Eleonora riaprì il libro, Sotto il vulcano, che Malcolm Lowry dedica a sua moglie Margerie. Quell’uomo infelice e dissoluto, in quel lungo straordinario racconto di sé, le ricordava suo padre.
Anche Massimo Gilardi glielo ricordava. Suo padre era meno alto e non aveva gli occhi verdazzurri, ma la stessa eleganza, lo stesso sorriso ironico, gli stessi gesti. Un seduttore, così lo ricordava. E ricordava le lacrime trattenute di sua madre, come un sacrificio, e quell’andare e venire dagli ospedali, sino alla sua morte per un tumore, a poco più di cinquant’anni. Suo padre sempre assente. Prima con Elena e le gare di equitazione. Elena che vinceva, che cresceva allegra e disinvolta: diversa da lei, che aveva già iniziato a sostituire sua madre, costretta a letto o in poltrona. Poi Elisa, con quel fucile e la passione di sparare. Scioccherella, viziata, ma con una mira perfetta. Suo padre in mezzo a loro – le mie gallinelle, diceva ridendo. Tornava da viaggi e assenze sempre più lunghe con molti regali e qualche carezza.

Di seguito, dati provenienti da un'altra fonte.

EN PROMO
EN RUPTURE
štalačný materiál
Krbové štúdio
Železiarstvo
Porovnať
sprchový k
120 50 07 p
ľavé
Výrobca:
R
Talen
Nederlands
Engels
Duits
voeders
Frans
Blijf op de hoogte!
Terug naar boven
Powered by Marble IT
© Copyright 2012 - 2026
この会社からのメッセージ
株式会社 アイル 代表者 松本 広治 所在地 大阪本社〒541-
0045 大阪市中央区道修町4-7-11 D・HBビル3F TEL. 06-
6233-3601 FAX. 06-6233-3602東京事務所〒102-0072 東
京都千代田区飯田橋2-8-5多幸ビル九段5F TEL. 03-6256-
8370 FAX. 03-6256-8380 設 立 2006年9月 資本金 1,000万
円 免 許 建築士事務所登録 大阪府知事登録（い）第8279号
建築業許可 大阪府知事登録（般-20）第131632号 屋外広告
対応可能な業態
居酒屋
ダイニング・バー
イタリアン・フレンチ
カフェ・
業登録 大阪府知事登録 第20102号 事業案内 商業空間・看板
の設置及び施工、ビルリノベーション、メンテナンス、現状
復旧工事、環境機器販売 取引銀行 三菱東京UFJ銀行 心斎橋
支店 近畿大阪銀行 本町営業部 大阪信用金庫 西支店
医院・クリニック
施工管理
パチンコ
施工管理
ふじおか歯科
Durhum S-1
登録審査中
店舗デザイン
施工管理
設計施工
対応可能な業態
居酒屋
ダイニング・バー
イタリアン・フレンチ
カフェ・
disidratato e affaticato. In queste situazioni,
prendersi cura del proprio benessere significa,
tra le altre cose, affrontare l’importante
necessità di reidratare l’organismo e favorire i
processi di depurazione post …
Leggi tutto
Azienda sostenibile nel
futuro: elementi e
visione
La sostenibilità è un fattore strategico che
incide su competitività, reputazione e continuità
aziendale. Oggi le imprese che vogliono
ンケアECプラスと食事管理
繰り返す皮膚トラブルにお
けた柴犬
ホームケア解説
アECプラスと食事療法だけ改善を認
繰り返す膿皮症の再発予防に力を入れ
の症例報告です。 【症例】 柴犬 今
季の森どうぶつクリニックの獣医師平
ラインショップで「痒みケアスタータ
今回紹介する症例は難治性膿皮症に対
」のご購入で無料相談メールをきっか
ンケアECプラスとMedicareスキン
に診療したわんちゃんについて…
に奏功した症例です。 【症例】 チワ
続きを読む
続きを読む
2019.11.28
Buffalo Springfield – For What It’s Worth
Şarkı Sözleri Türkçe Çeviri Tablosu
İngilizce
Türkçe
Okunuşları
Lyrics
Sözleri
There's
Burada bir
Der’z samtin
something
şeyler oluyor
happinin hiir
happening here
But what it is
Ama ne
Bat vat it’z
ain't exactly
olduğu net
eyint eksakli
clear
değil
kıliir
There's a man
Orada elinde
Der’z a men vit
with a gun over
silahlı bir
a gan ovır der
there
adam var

Era morto non ancora vecchio in un incidente d’auto, sulla Costa Azzurra: non era solo, ma non vollero sapere il nome della sua compagna di viaggio, che si era salvata dal rogo dell’auto, con il viso sfigurato.
Eleonora che gli stava a fianco, lei che era la grande e che sarebbe diventata la baronessa, la padrona.

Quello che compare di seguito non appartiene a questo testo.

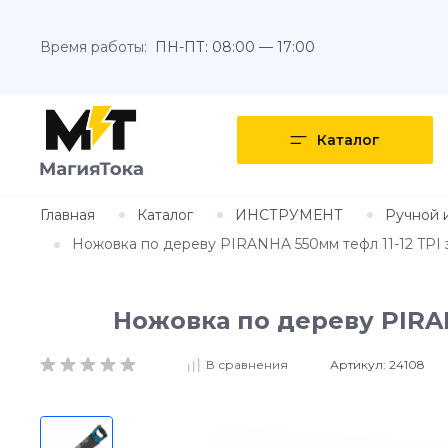
Время работы:
ПН-ПТ: 08:00 — 17:00
Каталог
Главная
Каталог
ИНСТРУМЕНТ
Ручной 
Ножовка по дереву PIRANHA 550мм тефл 11-12 TPI з
Ножовка по дереву PIRAN
Артикул:
24108
В сравнения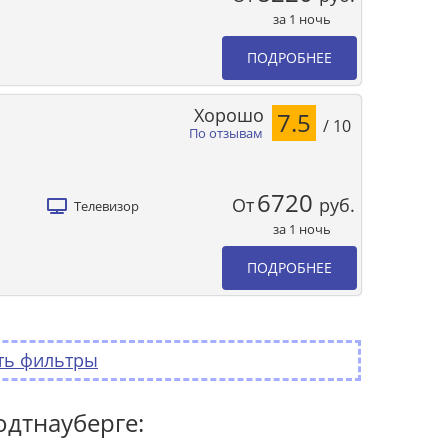
за 1 ночь
ПОДРОБНЕЕ
Хорошо
7.5
/ 10
По отзывам
6720
От
руб.
Телевизор
за 1 ночь
ПОДРОБНЕЕ
ть фильтры
одтнауберге: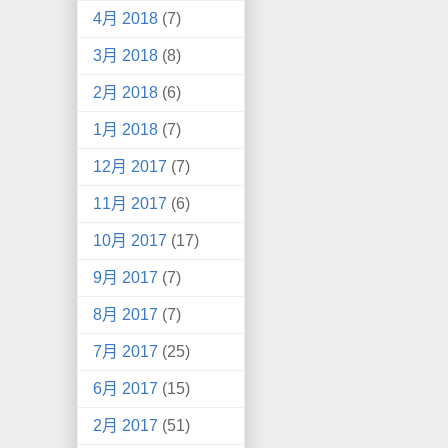
4月 2018
(7)
3月 2018
(8)
2月 2018
(6)
1月 2018
(7)
12月 2017
(7)
11月 2017
(6)
10月 2017
(17)
9月 2017
(7)
8月 2017
(7)
7月 2017
(25)
6月 2017
(15)
2月 2017
(51)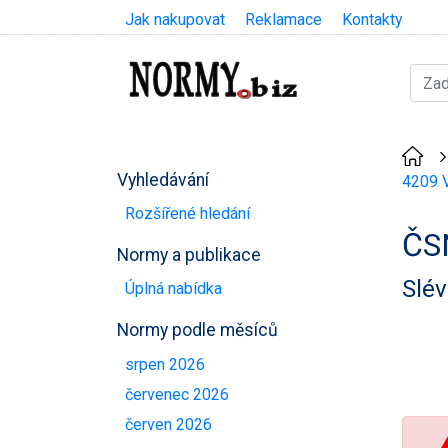
Jak nakupovat
Reklamace
Kontakty
Vyhledávání
4209 V
Rozšířené hledání
ČS
Normy a publikace
Slév
Úplná nabídka
Normy podle měsíců
srpen 2026
červenec 2026
červen 2026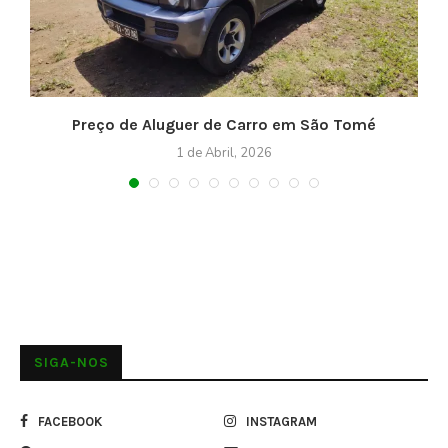
Preço de Aluguer de Carro em São Tomé
1 de Abril, 2026
SIGA-NOS
FACEBOOK
INSTAGRAM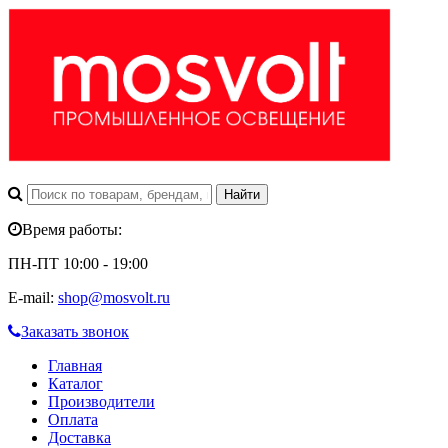
Время работы:
ПН-ПТ 10:00 - 19:00
E-mail:
shop@mosvolt.ru
Заказать звонок
Главная
Каталог
Производители
Оплата
Доставка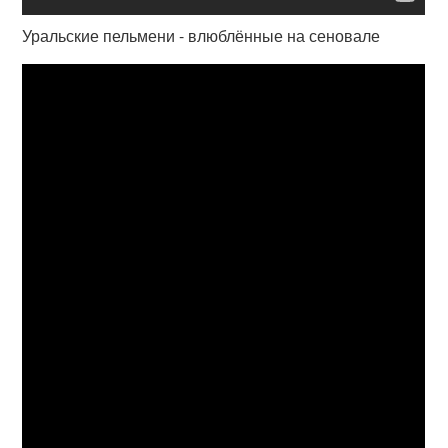
Уральские пельмени - влюблённые на сеновале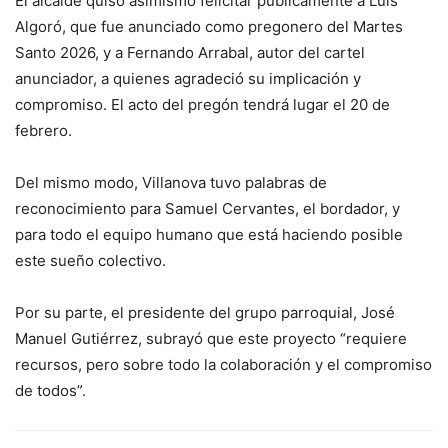
El alcalde quiso asimismo felicitar públicamente a Luis
Algoró, que fue anunciado como pregonero del Martes
Santo 2026, y a Fernando Arrabal, autor del cartel
anunciador, a quienes agradeció su implicación y
compromiso. El acto del pregón tendrá lugar el 20 de
febrero.
Del mismo modo, Villanova tuvo palabras de
reconocimiento para Samuel Cervantes, el bordador, y
para todo el equipo humano que está haciendo posible
este sueño colectivo.
Por su parte, el presidente del grupo parroquial, José
Manuel Gutiérrez, subrayó que este proyecto “requiere
recursos, pero sobre todo la colaboración y el compromiso
de todos”.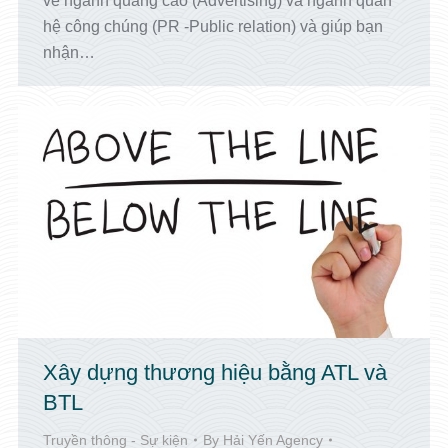
về ngành quảng cáo (Advertising) và ngành quan
hệ công chúng (PR -Public relation) và giúp bạn
nhận…
Xây dựng thương hiệu bằng ATL và
BTL
Truyền thông - Sự kiện
By
Hải Yến Agency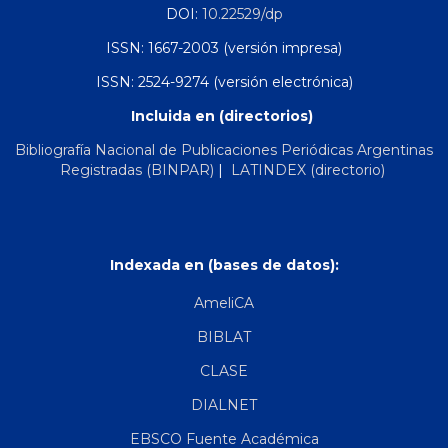
DOI:
10.22529/dp
ISSN: 1667-2003 (versión impresa)
ISSN: 2524-9274 (versión electrónica)
Incluida en (directorios)
Bibliografía Nacional de Publicaciones Periódicas Argentinas
Registradas (BINPAR)
|
LATINDEX (directorio)
Indexada en (bases de datos):
AmeliCA
BIBLAT
CLASE
DIALNET
EBSCO Fuente Académica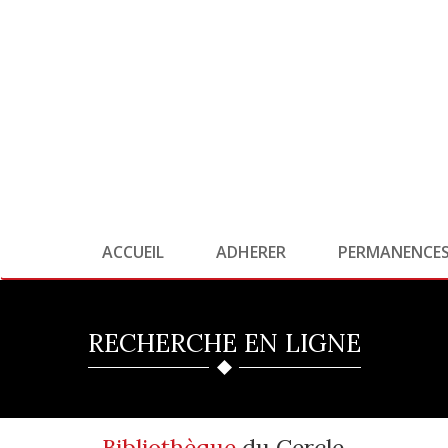
ACCUEIL
ADHERER
PERMANENCE
RECHERCHE EN LIGNE
Bibliothèque
du Cercle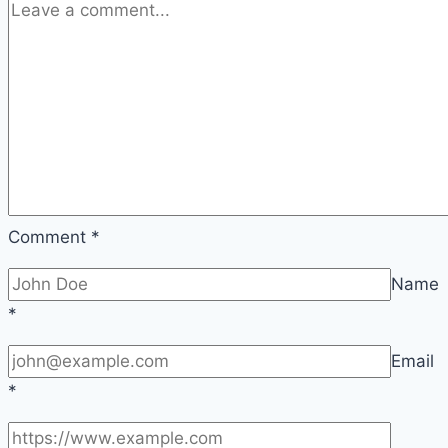
Comment
*
Name
*
Email
*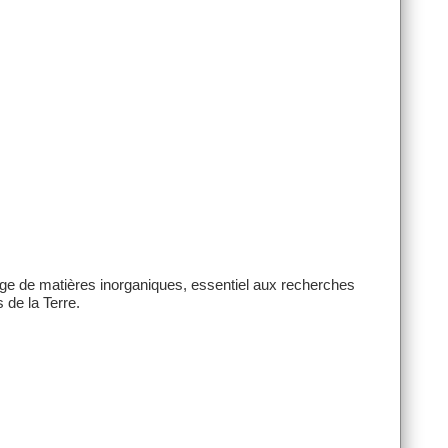
age de matières inorganiques, essentiel aux recherches
 de la Terre.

Nessun uomo, nessuna stravaganza, tranne quei lunghi mesi a Cortina, in albergo, con gli amici di suo padre che la rispettavano come se fosse una vedova: aveva ventisei anni e molta voglia di innamorarsi.
Degli anni della loro vita che avevano preceduto il funerale di sua madre aveva ricordi confusi, come se ne avesse lasciato ad altri la responsabilità. Amava Elena perché era allegra e generosa. Se la ricordava piccina, in braccio alla balia: succhiava il latte dal biberon e intanto le stringeva un dito nella mano grassoccia. Piangeva raramente, cresceva giocando da sola con quella passione per i cavalli che l’avrebbe portata in ospedale e a vivere con una protesi dal ginocchio in giù. Senza un lamento, ma facendo coraggio a loro – che la compativano. Lei, che era felice di essere Elena.
Con Elisa i rapporti erano stati sempre difficili. Strillona da piccola, inquieta, malaticcia, si era rinforzata crescendo con un carattere scontento.
Eleonora guardò l’ora, poteva chiedere un tè perché forse Massimo sarebbe arrivato in tempo per berlo con lei. Soli, avrebbe potuto raccontargli i suoi fantasmi. Quella donna sfigurata sapeva chi era suo padre? Chi erano loro? E quella bambina… no, questo mai. L’aveva giurato a sua madre, mentre stava morendo.
Mai, Eleonora… mai. Giuralo.
Sì, mamma… te lo giuro, mai… Mamma!
Ricordava ancora la sua mano che allentava la stretta, a poco a poco, allontanandosi per sempre, e lasciandola sola. Con quel giuramento sul cuore, pesante come una croce.
Era sua madre.
Questo avrebbe potuto dirlo a Massimo Gilardi che era avvocato. O forse no, avrebbe potuto confondere le indagini.
Suonò il campanello, ordinò il tè. Era pallida.
«Sta bene, signora baronessa?»
«Sto bene, grazie». Riabbassò gli occhi sul libro, e ritrovò il punto dove si era interrotta.
… dimmi che è la tua vita che vuoi, che sei allegro o infelice o soddisfatto, o irrequieto. Se hai perduto il senso della mia esistenza. Dove sei?...
Chiuse nuovamente il libro e, cosa che non faceva da anni, si ricordò di piangere.